Is the following below correct?
Log ar^2 - Log ar= Log ar - Log a

hence applying laws of logarithm
Log(ar^2/ar) = log(ar/a)

Log and log cancels out and then cross-multiply
hence a^2r^2 = a^2r^2
L.H.S=R.H.S

Hence proved?

log a, log ar, log ar2, ...log a (r)^n

now, log ar^n=log a + n log r
consider the next term
log ar^(n+1)= log a + (n+1)log r

then

log ar^(n+1)-log ar^n= log r which is a constant. Therefor, the progression is arithemetic.

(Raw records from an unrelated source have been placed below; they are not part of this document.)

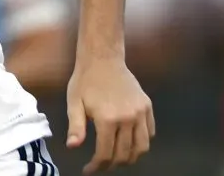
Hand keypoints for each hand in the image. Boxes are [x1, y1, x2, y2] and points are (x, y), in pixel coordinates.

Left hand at [66, 56, 153, 172]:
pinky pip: (150, 132)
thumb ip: (75, 126)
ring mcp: (140, 112)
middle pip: (124, 153)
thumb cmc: (85, 80)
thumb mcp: (74, 102)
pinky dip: (142, 142)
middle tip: (102, 165)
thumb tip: (73, 146)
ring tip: (118, 158)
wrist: (102, 58)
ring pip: (142, 147)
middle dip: (112, 164)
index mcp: (108, 118)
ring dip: (130, 157)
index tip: (89, 170)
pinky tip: (130, 143)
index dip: (97, 166)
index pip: (105, 153)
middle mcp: (128, 118)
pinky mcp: (147, 106)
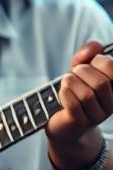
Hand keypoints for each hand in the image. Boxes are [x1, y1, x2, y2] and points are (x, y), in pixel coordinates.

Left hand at [45, 40, 112, 169]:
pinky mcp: (80, 123)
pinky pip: (74, 104)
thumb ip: (86, 56)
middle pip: (101, 82)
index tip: (89, 63)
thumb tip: (97, 45)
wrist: (64, 124)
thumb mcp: (78, 71)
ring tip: (66, 84)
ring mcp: (96, 116)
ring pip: (86, 94)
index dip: (98, 60)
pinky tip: (62, 93)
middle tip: (74, 74)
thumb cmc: (73, 93)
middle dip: (82, 72)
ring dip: (70, 83)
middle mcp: (110, 104)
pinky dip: (64, 94)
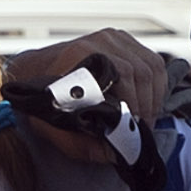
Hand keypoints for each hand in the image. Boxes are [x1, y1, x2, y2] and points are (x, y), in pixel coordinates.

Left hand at [4, 29, 170, 169]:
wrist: (34, 73)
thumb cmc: (45, 101)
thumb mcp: (57, 128)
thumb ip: (84, 145)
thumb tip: (117, 153)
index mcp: (81, 54)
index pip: (124, 76)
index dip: (136, 105)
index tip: (136, 128)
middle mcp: (100, 40)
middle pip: (141, 73)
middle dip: (147, 105)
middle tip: (143, 128)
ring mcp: (113, 37)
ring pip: (152, 66)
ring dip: (154, 96)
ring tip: (146, 118)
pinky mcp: (123, 41)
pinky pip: (153, 62)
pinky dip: (157, 84)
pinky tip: (147, 101)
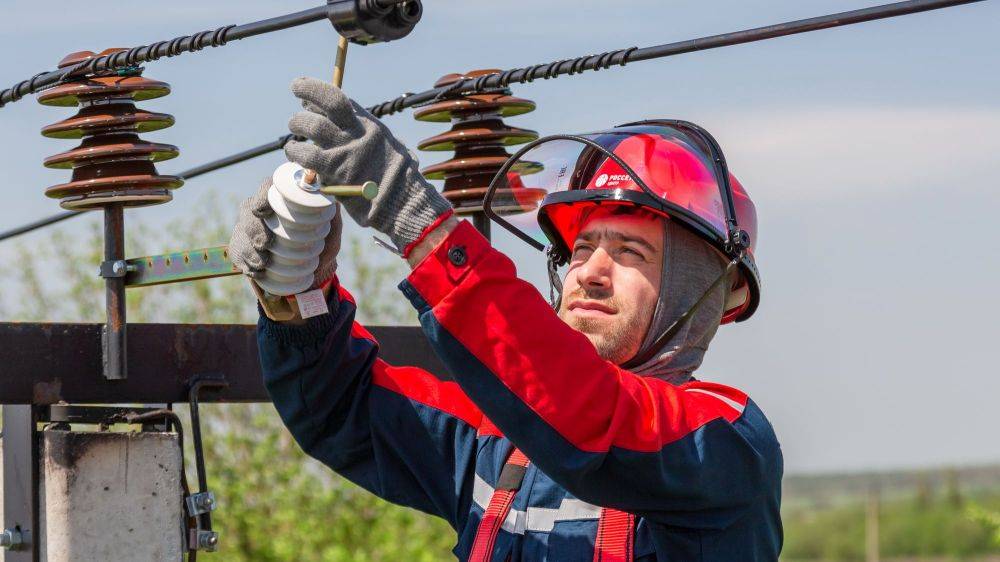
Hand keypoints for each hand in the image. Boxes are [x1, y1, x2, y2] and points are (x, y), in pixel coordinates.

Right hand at [229, 176, 342, 289]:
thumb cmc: (322, 243)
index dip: (261, 196)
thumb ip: (332, 216)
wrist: (312, 269)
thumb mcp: (332, 230)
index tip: (262, 211)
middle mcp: (263, 209)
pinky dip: (244, 261)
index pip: (267, 188)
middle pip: (248, 209)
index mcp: (283, 198)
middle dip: (253, 227)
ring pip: (240, 231)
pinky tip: (254, 270)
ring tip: (261, 264)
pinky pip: (236, 250)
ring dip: (248, 248)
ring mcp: (250, 227)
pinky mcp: (243, 245)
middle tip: (263, 244)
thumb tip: (332, 202)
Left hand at [284, 77, 452, 255]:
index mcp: (370, 126)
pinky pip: (306, 154)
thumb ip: (365, 136)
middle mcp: (357, 133)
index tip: (301, 89)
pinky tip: (293, 152)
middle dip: (306, 101)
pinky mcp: (334, 170)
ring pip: (312, 126)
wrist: (402, 201)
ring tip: (294, 133)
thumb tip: (344, 126)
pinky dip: (295, 151)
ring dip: (298, 125)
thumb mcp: (388, 147)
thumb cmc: (397, 179)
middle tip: (297, 114)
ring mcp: (345, 150)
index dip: (315, 91)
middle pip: (326, 105)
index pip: (339, 99)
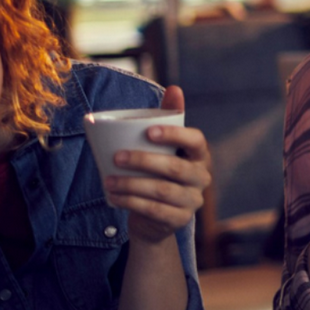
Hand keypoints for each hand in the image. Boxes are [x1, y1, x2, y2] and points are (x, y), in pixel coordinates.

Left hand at [104, 86, 211, 243]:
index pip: (196, 141)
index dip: (175, 135)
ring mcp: (192, 201)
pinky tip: (114, 197)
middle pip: (175, 169)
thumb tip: (175, 88)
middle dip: (144, 161)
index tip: (149, 131)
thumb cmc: (160, 170)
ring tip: (108, 181)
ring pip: (161, 191)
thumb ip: (169, 117)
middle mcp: (202, 178)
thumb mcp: (164, 145)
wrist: (157, 216)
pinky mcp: (179, 221)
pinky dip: (130, 203)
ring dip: (131, 185)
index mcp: (200, 155)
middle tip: (117, 157)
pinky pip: (153, 211)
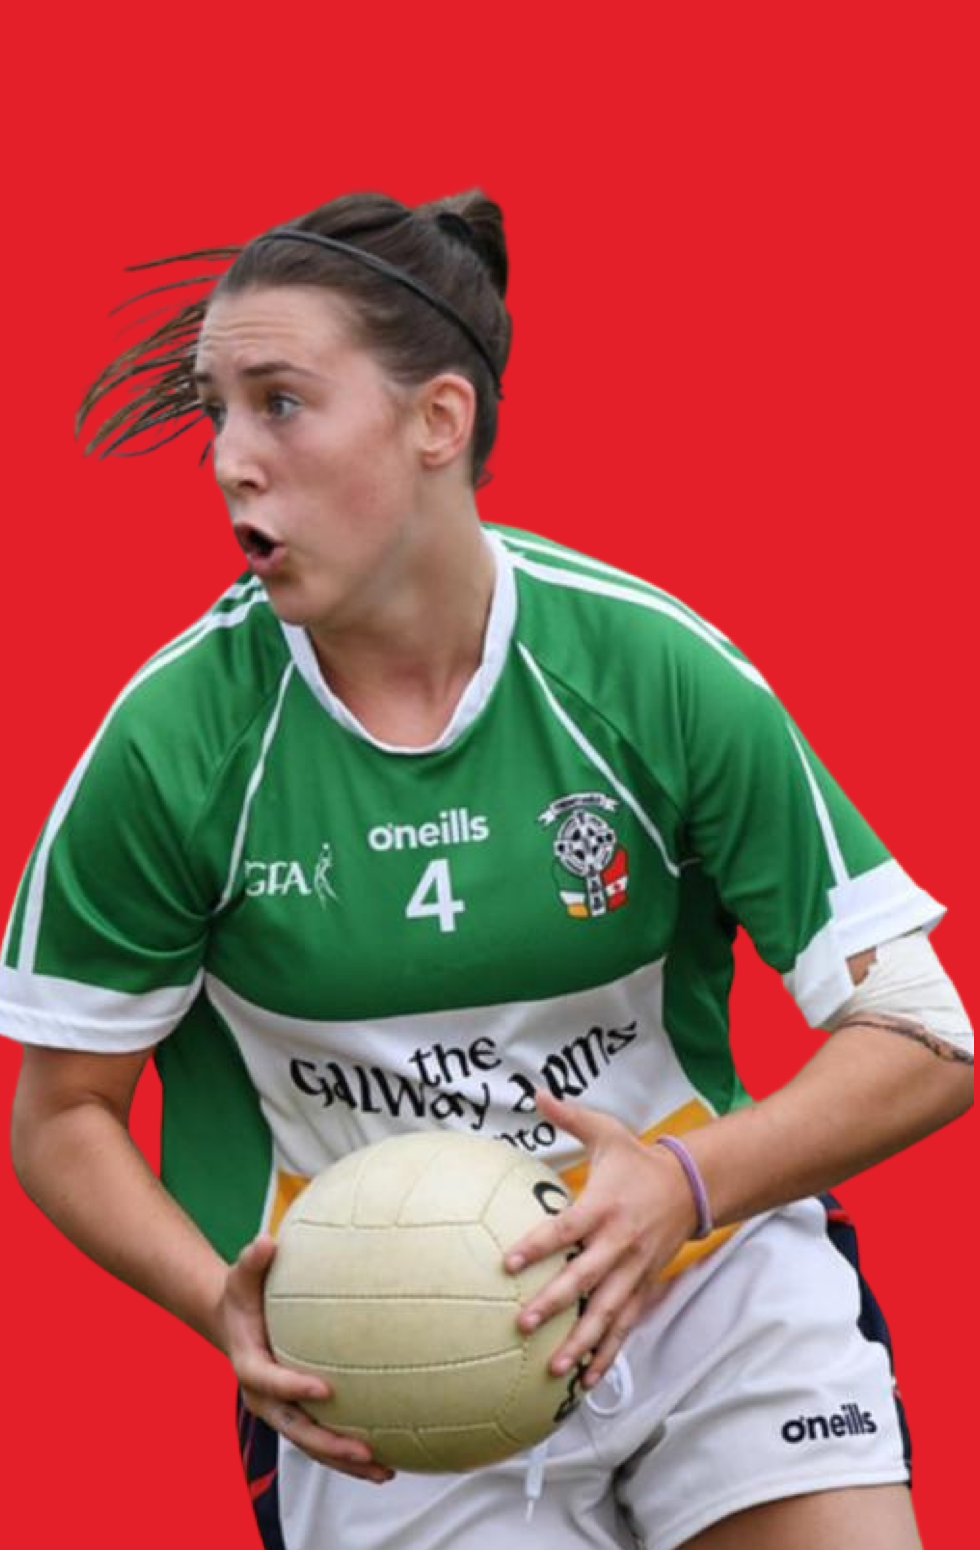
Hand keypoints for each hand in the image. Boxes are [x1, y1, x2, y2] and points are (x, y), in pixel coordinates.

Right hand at [220, 1234, 394, 1483]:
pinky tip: (386, 1462)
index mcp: (249, 1365)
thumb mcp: (241, 1275)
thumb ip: (252, 1260)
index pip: (271, 1381)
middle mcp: (264, 1397)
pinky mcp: (297, 1415)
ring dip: (345, 1461)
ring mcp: (281, 1411)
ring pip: (312, 1445)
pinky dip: (348, 1455)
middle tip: (365, 1449)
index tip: (326, 1390)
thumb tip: (267, 1241)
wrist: (233, 1324)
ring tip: (384, 1471)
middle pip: (296, 1430)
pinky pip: (322, 1440)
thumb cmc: (243, 1295)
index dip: (295, 1388)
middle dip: (329, 1444)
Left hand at [504, 1092, 697, 1386]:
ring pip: (606, 1312)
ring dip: (581, 1341)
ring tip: (554, 1367)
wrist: (690, 1186)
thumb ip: (569, 1116)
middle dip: (554, 1302)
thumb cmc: (637, 1160)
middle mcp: (619, 1243)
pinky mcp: (643, 1287)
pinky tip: (586, 1380)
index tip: (508, 1263)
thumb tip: (536, 1092)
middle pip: (584, 1278)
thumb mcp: (607, 1132)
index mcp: (604, 1206)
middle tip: (521, 1323)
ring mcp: (633, 1270)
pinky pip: (624, 1326)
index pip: (566, 1229)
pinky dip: (608, 1354)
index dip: (538, 1245)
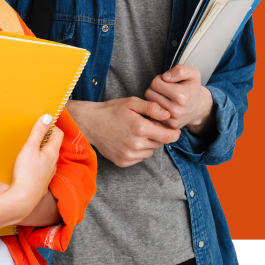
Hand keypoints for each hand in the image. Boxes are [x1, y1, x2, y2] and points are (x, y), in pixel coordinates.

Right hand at [6, 115, 63, 217]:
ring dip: (43, 150)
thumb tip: (48, 117)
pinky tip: (30, 163)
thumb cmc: (26, 173)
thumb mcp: (30, 148)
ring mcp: (48, 174)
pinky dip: (39, 161)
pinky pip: (44, 167)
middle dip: (47, 136)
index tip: (43, 121)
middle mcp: (54, 163)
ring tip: (32, 146)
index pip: (58, 133)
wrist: (23, 199)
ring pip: (49, 157)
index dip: (52, 125)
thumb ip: (38, 132)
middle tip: (36, 131)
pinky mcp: (42, 182)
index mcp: (52, 153)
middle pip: (54, 145)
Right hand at [65, 98, 180, 167]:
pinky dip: (138, 151)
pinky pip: (139, 158)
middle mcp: (136, 144)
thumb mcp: (131, 102)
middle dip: (157, 135)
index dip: (174, 132)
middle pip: (160, 143)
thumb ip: (151, 108)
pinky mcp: (123, 162)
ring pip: (150, 152)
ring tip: (135, 133)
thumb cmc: (111, 110)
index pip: (169, 136)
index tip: (172, 129)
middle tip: (146, 126)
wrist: (90, 123)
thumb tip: (167, 115)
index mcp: (140, 128)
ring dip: (148, 144)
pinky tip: (127, 141)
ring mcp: (129, 155)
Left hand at [144, 65, 214, 134]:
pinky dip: (154, 109)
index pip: (155, 82)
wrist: (199, 108)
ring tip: (164, 97)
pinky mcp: (167, 126)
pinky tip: (162, 106)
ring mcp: (171, 120)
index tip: (167, 82)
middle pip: (149, 93)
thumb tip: (165, 77)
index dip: (159, 79)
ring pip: (148, 104)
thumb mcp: (193, 73)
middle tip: (164, 89)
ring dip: (154, 98)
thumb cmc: (192, 88)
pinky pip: (151, 114)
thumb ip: (180, 70)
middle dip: (155, 88)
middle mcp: (176, 109)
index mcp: (182, 95)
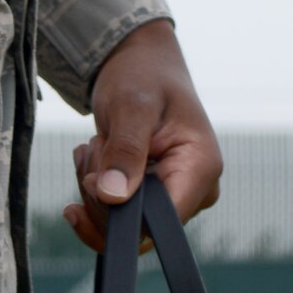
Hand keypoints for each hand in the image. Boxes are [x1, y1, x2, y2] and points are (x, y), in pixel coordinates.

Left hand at [63, 18, 222, 252]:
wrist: (141, 64)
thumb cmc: (143, 74)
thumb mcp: (131, 105)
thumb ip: (125, 150)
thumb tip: (113, 197)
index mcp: (201, 168)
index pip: (160, 224)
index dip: (119, 214)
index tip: (92, 180)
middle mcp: (195, 190)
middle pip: (138, 228)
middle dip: (100, 195)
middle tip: (94, 148)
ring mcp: (175, 196)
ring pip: (121, 223)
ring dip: (93, 189)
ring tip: (94, 146)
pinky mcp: (154, 198)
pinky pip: (116, 215)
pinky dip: (94, 191)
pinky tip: (91, 160)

To prove that log a, log ar, and log ar^2 form an arithmetic progression (AP), we need to show that the difference between any two consecutive terms is constant.

Let's calculate the difference between the second term and the first term:

log(ar) - log(a)

Using the logarithmic property of division, we can rewrite this as:

log(ar/a)

Next, let's calculate the difference between the third term and the second term:

log(ar^2) - log(ar)

Again, applying the logarithmic property of division:

log(ar^2/ar)

Now, comparing the two expressions, we can see that they are equal:

log(ar/a) = log(ar^2/ar)

Since the logarithmic functions are equal, the terms log a, log ar, and log ar^2 satisfy the definition of an arithmetic progression (AP). The difference between any two consecutive terms is constant.

Therefore, the given sequence log a, log ar, log ar^2 is indeed an arithmetic progression (AP).

To prove that log a, log ar, log ar^2 is an arithmetic progression (A.P.), we need to show that the difference between consecutive terms is constant.

Let's start with the given logarithmic terms: log a, log ar, log ar^2.

We can express each term using the laws of logarithms:
log a = log(ar^0) (using the property log a^n = n * log a)
log ar = log(ar^1) (using the property log ab = log a + log b)
log ar^2 = log(ar^1 * r) (using the property log a^n = n * log a)

Now, let's calculate the difference between consecutive terms:
log ar - log a = log(ar^1) - log(ar^0)
= log(ar/a^0)
= log(ar)
log ar^2 - log ar = log(ar^1 * r) - log(ar^1)
= log(ar^1 * r/ar^1)
= log(r)

Therefore, the difference between consecutive terms in the sequence log a, log ar, log ar^2 is log(r).

If we compare this with the difference between the first two terms and the last two terms of the equation you provided (log ar^2 - log ar = log ar - log a), we can see that the equation is incorrect.

To prove that log a, log ar, log ar^2 is an A.P., we need to show that the difference between consecutive terms is constant, which is log(r) in this case.

Hence, the given sequence log a, log ar, log ar^2 is not an A.P.